TRY IT -
Go through the entries and count the lines with the string "method" in them. Give only that number.

INFORMATION SUPPLIED -
-------------------------

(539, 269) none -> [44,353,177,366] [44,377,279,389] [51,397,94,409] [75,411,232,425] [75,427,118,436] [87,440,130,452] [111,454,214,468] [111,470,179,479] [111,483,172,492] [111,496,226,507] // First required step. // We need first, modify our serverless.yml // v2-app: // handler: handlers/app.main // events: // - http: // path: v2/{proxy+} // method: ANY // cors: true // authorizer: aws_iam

-------------------------

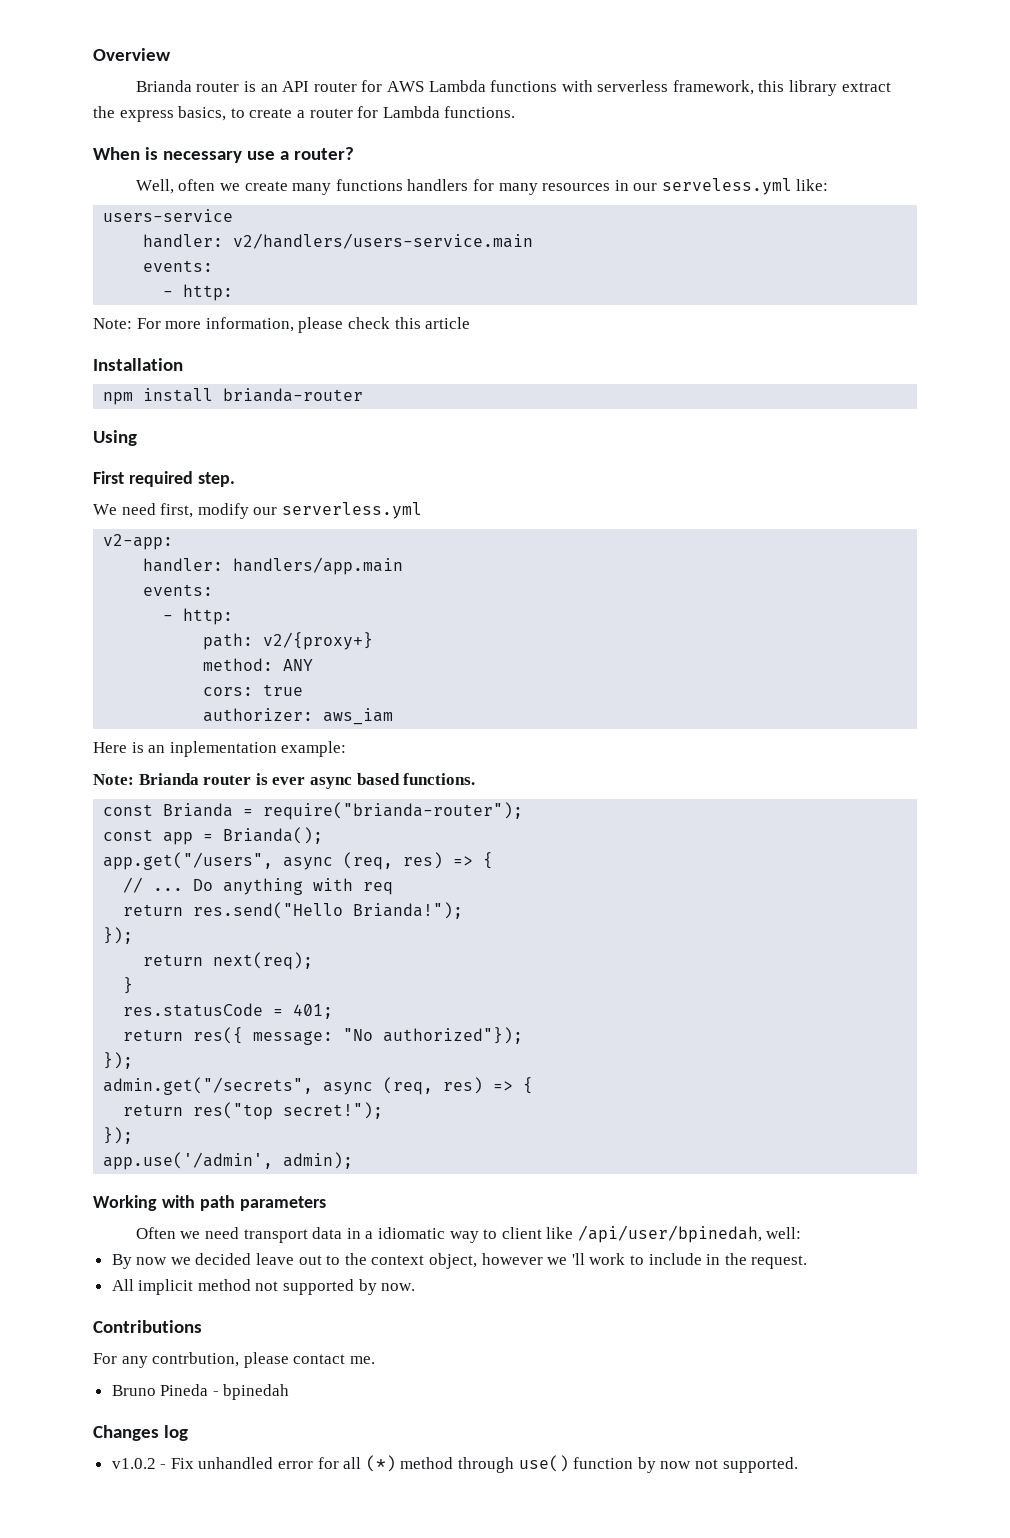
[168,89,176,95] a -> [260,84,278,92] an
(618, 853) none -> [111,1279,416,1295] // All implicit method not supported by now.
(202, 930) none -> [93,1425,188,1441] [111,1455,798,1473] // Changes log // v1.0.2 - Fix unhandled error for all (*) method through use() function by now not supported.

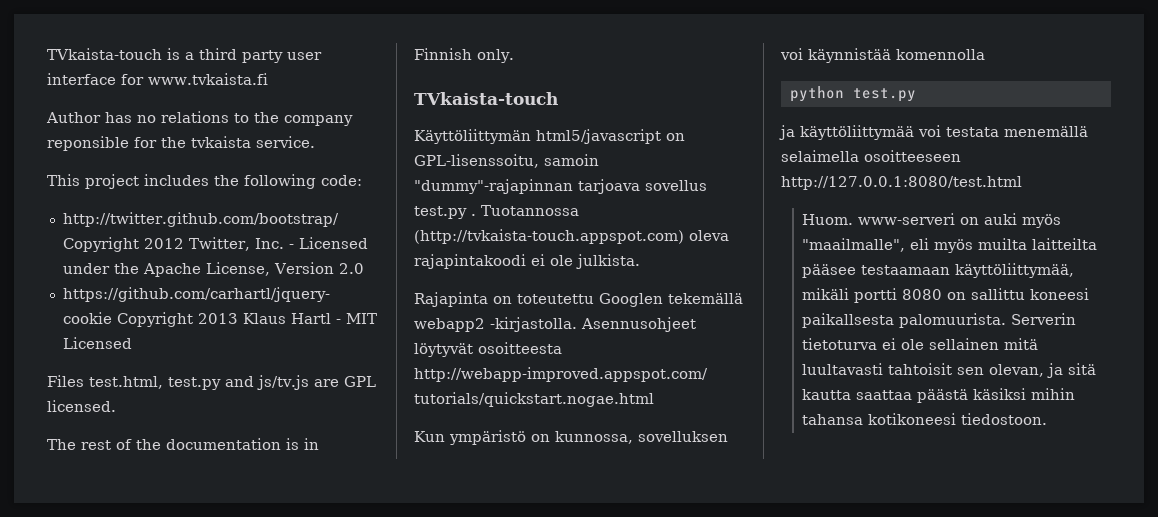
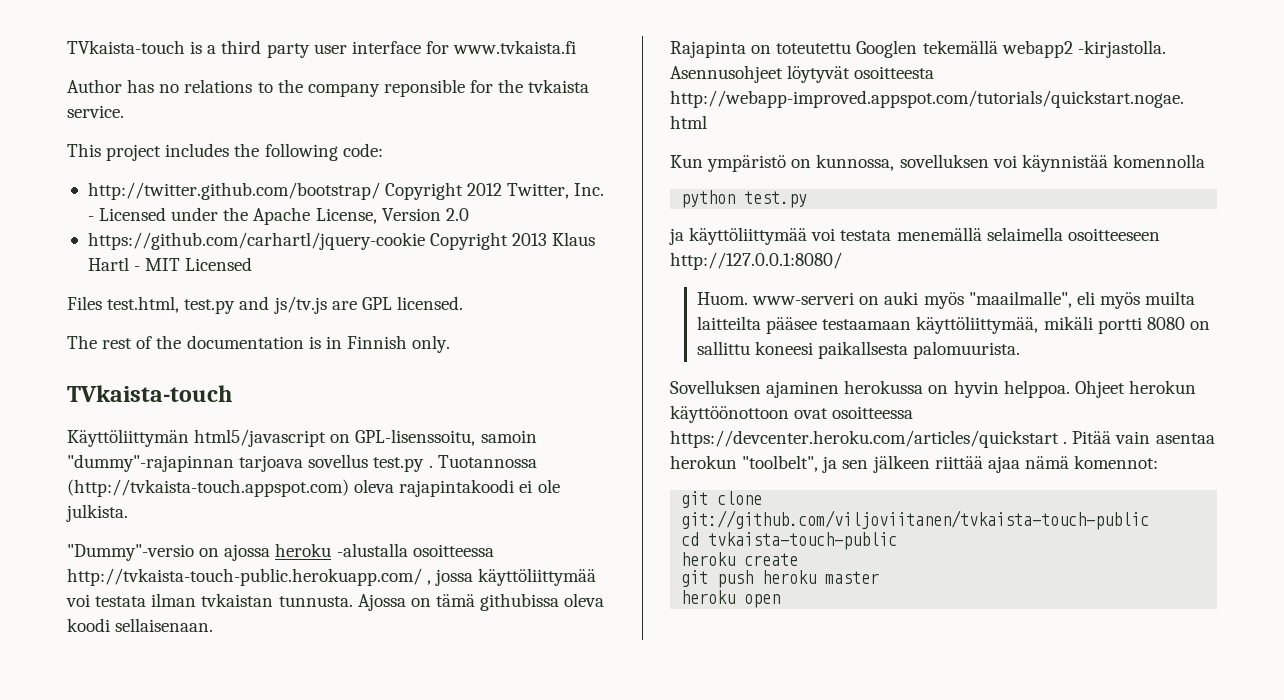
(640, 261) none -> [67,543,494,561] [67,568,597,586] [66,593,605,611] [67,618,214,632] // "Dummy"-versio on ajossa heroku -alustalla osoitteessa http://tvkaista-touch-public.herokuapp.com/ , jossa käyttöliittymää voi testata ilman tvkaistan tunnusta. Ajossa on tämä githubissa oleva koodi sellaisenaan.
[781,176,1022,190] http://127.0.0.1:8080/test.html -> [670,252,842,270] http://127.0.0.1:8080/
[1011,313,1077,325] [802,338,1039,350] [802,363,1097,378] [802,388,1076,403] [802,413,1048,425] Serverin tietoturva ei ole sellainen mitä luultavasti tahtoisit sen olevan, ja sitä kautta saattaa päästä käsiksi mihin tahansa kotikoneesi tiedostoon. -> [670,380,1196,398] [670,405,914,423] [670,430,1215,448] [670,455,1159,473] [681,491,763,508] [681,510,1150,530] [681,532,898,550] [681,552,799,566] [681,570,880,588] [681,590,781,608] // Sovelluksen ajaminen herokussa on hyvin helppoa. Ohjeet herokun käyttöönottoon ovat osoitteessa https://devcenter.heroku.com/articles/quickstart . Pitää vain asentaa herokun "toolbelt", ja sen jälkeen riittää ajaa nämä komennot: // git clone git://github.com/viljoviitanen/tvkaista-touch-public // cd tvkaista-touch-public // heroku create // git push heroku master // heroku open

-------------------------

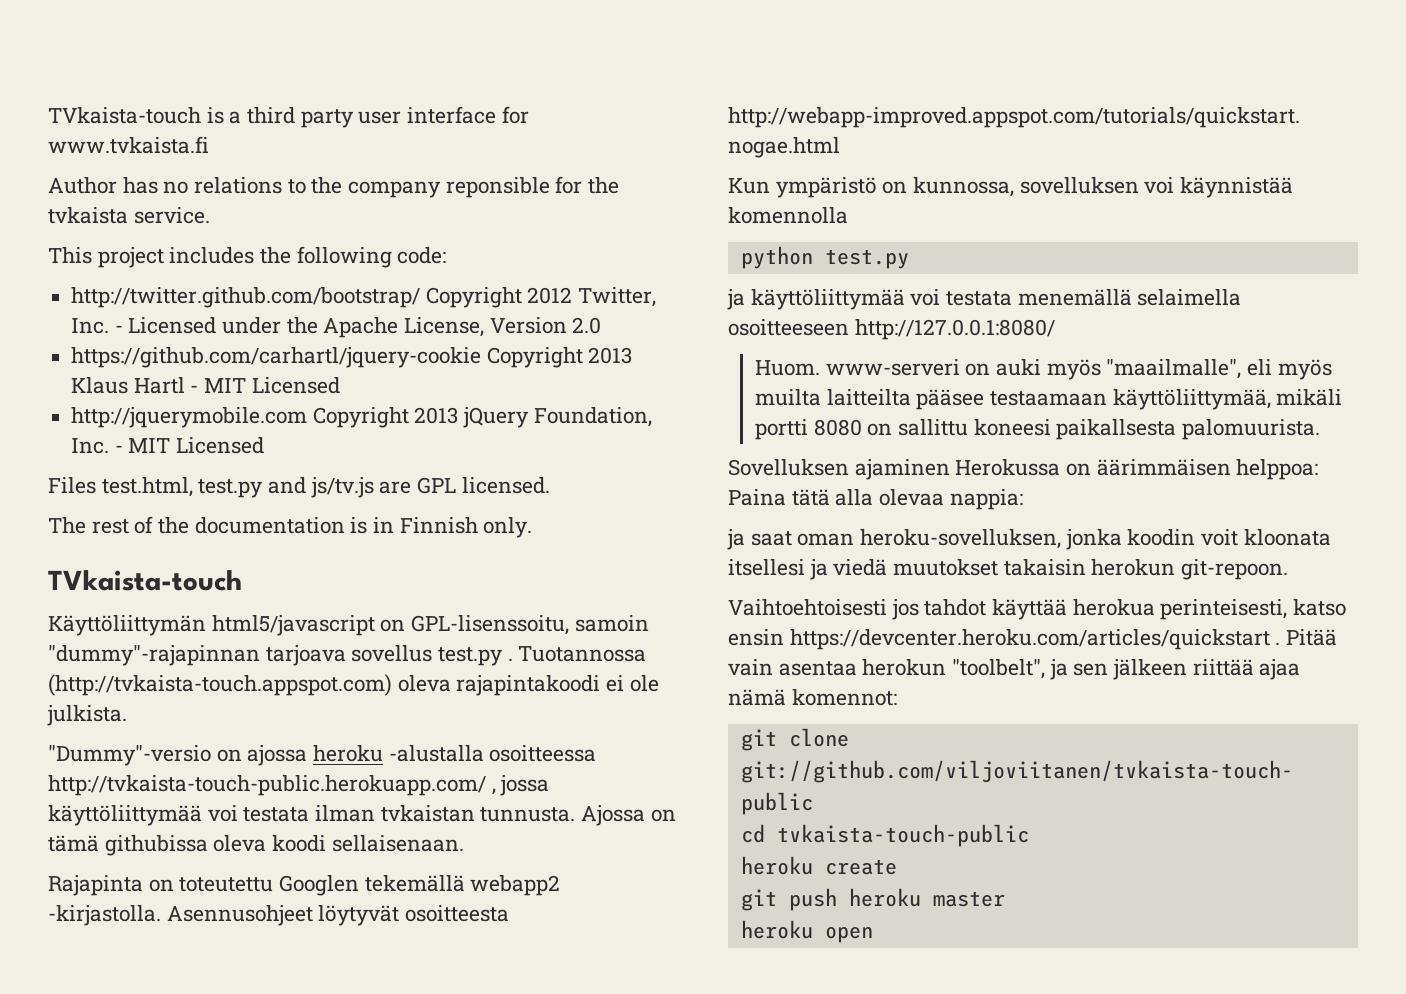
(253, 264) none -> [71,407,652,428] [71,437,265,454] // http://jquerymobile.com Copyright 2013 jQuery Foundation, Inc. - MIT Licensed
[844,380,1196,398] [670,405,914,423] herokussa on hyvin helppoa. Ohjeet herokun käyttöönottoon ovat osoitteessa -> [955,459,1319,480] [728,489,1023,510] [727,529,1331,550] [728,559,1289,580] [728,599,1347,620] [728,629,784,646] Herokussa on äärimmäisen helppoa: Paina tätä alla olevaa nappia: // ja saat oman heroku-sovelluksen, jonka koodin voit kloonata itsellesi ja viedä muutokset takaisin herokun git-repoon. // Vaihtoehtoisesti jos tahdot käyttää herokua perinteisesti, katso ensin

-------------------------

TASK SOLUTION -
3